Records for processing: Begin

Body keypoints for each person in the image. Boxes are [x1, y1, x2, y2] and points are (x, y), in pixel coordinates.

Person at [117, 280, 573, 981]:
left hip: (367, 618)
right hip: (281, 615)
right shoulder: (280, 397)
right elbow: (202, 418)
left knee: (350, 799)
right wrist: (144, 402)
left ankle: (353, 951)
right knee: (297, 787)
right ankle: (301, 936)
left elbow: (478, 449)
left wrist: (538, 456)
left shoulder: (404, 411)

Records for processing: End
Records for processing: Begin

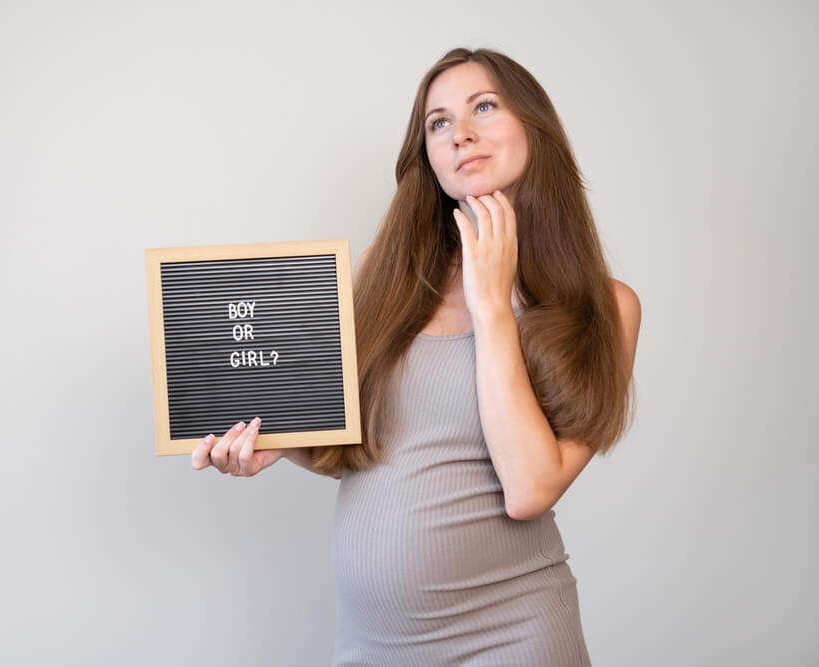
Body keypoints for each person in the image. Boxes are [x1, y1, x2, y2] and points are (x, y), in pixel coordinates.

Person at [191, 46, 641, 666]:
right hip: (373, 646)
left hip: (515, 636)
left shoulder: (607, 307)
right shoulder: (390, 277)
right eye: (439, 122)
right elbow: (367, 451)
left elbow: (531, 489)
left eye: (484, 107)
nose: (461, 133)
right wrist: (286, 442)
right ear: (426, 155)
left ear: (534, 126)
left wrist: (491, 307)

Records for processing: End
Records for processing: Begin

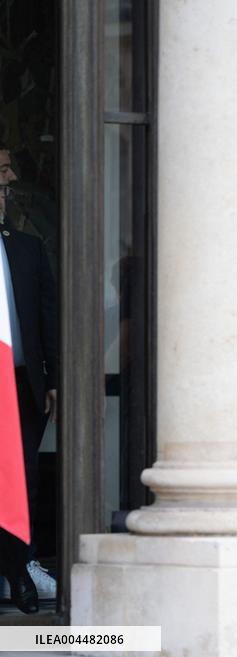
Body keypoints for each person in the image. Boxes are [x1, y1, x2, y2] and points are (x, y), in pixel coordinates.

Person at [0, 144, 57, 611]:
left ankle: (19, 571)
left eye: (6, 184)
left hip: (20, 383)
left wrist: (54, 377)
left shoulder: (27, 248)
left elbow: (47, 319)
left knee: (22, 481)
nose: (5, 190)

Records for processing: End

_About this task_: Only the lines holding the string "elbow" are needed; copy each of them from the material above.

_Expected answer_:
right elbow: (202, 418)
left elbow: (478, 449)
right elbow: (367, 451)
left elbow: (531, 489)
left elbow: (47, 319)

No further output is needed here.